§ The problem: Check each line of the entries for "lines" and report the ones that have it.

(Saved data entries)
____________________
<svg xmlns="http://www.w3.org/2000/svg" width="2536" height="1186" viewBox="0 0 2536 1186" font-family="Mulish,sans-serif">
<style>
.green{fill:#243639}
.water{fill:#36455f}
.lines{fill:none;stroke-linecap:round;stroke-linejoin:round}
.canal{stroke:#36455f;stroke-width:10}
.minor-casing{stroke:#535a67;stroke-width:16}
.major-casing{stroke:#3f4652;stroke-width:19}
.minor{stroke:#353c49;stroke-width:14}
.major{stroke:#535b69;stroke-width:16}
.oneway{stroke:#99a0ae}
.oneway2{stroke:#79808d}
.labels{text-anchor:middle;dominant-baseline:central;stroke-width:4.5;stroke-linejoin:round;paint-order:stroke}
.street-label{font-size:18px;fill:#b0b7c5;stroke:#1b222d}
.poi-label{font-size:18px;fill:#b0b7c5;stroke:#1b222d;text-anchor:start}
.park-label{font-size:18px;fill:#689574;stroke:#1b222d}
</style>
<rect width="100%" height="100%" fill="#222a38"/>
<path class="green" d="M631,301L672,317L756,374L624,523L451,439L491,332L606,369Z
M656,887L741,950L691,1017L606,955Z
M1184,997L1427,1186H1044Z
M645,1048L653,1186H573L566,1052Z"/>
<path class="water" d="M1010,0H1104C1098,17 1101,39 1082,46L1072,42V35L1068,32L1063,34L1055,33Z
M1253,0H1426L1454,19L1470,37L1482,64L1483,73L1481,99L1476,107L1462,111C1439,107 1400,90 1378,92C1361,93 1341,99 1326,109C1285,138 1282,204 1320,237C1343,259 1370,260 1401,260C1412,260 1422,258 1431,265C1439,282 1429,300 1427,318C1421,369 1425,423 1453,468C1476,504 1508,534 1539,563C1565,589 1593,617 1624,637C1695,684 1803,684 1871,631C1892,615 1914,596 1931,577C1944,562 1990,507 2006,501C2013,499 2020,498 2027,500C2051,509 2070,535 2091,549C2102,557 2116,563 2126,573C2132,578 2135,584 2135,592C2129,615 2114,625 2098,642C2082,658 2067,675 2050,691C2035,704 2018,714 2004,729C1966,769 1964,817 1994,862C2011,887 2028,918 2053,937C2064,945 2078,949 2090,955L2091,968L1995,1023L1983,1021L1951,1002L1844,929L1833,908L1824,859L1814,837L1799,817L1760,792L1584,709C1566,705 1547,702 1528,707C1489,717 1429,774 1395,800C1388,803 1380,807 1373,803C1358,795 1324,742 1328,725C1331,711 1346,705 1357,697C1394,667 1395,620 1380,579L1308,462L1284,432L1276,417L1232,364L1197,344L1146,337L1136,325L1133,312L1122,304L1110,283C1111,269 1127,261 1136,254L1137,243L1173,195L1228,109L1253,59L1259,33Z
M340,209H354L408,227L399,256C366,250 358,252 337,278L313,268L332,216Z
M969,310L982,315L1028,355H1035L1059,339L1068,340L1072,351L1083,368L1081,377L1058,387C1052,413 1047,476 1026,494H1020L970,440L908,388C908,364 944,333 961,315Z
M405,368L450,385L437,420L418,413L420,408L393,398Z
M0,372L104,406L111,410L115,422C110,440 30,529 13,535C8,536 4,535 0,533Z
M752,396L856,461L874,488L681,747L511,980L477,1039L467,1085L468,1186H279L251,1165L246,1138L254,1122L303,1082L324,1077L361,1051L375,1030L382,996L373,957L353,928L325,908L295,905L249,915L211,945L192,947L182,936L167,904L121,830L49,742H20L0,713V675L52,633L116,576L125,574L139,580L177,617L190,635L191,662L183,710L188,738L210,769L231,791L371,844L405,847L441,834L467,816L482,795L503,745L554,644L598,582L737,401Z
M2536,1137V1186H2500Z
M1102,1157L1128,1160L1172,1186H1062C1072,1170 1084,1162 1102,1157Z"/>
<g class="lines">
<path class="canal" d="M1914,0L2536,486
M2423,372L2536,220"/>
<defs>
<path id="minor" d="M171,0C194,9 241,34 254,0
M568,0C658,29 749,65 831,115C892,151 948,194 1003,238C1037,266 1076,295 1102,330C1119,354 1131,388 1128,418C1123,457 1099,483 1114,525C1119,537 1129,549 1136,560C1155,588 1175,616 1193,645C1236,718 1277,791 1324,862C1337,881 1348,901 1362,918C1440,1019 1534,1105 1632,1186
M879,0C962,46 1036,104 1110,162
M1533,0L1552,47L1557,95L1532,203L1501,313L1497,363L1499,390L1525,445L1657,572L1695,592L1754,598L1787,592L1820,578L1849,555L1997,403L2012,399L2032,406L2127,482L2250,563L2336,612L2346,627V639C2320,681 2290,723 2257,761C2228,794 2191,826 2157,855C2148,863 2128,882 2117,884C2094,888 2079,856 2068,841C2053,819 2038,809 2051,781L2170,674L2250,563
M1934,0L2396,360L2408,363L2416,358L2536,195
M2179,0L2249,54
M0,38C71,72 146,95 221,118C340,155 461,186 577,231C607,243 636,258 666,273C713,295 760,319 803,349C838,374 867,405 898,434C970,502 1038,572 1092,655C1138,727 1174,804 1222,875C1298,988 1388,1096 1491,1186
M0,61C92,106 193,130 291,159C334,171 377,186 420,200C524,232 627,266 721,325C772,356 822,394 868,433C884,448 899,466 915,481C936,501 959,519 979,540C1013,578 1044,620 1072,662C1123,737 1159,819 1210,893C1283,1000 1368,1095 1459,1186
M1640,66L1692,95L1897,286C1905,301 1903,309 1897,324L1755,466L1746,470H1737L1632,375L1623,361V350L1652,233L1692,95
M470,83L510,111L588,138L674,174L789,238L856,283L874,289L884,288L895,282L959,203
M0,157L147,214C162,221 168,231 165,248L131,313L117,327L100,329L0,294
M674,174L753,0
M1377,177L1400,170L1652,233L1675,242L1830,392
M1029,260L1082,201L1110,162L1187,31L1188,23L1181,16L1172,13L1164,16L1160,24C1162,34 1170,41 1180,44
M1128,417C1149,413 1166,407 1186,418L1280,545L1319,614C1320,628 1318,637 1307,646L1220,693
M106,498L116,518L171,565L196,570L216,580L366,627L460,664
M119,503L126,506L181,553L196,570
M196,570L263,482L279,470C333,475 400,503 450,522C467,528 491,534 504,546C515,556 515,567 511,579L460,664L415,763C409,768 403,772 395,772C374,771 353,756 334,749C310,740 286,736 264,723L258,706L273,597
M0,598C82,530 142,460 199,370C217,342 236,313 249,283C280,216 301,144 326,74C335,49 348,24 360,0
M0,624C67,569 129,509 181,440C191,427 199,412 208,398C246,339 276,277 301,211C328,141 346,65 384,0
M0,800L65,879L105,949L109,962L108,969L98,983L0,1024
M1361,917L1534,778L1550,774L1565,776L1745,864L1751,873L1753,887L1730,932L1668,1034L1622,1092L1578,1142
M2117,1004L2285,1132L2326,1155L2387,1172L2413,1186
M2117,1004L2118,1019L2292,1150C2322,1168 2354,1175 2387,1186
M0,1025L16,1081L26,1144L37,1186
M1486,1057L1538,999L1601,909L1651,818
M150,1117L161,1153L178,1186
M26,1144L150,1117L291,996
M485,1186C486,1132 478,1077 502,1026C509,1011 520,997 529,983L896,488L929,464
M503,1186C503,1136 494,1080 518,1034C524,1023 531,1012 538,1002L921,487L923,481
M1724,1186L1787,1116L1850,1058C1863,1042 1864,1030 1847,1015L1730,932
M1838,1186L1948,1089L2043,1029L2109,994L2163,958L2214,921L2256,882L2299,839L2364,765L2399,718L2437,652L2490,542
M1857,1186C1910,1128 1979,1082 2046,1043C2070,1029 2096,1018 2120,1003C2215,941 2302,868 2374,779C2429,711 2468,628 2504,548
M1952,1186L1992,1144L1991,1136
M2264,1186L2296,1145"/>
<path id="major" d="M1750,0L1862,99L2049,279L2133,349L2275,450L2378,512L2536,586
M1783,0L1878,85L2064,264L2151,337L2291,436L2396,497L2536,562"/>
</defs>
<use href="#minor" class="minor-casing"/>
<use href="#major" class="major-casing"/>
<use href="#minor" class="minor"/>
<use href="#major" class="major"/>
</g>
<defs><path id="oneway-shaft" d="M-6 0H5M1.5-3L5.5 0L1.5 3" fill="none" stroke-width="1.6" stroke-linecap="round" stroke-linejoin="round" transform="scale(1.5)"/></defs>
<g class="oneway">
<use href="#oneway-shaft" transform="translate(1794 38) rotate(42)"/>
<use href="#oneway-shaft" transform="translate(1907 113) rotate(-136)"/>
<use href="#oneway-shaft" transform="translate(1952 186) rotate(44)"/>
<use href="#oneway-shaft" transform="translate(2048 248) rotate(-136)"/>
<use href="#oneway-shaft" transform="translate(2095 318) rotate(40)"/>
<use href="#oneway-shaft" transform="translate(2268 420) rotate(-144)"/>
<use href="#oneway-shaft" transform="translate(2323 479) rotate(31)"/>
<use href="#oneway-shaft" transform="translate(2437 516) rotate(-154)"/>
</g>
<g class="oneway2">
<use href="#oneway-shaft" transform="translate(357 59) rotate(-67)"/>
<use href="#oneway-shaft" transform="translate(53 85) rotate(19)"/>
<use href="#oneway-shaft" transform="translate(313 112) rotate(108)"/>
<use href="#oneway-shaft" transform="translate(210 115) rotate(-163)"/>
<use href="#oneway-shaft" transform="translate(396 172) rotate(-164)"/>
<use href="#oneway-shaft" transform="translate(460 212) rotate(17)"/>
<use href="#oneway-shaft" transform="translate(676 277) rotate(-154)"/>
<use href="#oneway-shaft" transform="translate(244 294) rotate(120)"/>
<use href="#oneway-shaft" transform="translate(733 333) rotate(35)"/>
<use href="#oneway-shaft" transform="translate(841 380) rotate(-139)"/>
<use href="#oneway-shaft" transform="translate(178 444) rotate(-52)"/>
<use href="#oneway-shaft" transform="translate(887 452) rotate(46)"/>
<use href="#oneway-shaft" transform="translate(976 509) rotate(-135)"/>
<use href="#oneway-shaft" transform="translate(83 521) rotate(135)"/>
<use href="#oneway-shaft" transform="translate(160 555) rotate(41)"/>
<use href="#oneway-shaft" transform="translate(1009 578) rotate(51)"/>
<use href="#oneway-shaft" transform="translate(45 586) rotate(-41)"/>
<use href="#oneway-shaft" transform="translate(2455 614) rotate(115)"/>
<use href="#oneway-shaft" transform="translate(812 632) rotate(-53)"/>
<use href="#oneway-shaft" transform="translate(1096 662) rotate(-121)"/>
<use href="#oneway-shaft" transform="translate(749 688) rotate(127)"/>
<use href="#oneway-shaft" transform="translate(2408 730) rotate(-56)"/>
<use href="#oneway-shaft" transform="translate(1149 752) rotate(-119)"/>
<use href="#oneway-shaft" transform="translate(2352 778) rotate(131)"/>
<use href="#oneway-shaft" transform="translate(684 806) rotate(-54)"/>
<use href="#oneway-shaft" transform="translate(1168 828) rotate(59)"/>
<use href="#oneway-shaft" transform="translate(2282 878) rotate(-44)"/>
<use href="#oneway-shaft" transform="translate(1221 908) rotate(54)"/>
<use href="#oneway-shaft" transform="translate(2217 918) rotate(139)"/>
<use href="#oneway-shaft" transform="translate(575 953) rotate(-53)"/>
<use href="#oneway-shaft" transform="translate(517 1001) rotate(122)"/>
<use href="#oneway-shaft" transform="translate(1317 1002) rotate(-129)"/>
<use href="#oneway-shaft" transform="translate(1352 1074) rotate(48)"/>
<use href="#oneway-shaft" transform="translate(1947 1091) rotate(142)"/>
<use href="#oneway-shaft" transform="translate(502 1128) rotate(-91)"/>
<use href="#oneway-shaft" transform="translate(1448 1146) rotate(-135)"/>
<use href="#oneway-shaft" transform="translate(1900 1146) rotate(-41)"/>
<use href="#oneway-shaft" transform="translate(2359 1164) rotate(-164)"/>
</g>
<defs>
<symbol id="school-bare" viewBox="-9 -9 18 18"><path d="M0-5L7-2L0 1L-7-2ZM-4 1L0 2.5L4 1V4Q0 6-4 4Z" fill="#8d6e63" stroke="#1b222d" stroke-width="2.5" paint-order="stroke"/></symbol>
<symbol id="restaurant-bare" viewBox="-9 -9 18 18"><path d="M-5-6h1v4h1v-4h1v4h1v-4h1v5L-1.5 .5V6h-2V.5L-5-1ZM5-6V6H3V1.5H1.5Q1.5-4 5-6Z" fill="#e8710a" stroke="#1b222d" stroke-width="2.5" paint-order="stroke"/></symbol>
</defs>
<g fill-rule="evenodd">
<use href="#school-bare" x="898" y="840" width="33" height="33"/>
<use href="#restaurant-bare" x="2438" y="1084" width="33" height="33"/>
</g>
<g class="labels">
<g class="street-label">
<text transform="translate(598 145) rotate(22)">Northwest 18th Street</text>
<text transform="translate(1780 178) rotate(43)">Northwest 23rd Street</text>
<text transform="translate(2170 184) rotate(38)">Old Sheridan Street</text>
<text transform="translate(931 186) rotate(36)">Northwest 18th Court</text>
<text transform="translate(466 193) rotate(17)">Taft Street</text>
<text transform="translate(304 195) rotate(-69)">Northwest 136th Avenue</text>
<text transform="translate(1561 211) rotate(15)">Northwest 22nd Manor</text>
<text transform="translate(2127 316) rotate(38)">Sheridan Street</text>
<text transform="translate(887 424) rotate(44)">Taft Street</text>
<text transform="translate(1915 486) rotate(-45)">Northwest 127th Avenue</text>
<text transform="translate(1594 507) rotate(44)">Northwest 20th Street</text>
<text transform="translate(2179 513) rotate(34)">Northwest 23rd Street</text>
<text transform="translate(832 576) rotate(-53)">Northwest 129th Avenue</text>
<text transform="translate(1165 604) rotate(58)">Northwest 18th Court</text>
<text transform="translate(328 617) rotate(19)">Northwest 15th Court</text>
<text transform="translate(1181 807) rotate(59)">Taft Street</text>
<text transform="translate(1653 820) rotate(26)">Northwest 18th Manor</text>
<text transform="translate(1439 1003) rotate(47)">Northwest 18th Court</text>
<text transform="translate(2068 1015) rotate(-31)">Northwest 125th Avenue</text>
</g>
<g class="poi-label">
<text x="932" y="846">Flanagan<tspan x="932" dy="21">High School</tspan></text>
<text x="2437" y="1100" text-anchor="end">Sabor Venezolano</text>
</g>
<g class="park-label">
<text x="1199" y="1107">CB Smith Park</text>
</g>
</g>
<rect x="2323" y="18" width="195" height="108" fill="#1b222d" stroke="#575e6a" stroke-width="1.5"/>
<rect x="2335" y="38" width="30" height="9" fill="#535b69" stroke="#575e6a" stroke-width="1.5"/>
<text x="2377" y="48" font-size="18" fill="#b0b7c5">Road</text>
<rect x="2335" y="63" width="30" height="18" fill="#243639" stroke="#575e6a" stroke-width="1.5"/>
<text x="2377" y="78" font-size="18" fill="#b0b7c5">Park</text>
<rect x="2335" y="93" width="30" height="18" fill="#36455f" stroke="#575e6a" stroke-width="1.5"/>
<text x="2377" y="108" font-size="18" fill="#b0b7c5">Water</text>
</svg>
____________________
§ Solution to this task:
.lines{fill:none;stroke-linecap:round;stroke-linejoin:round}
<g class="lines">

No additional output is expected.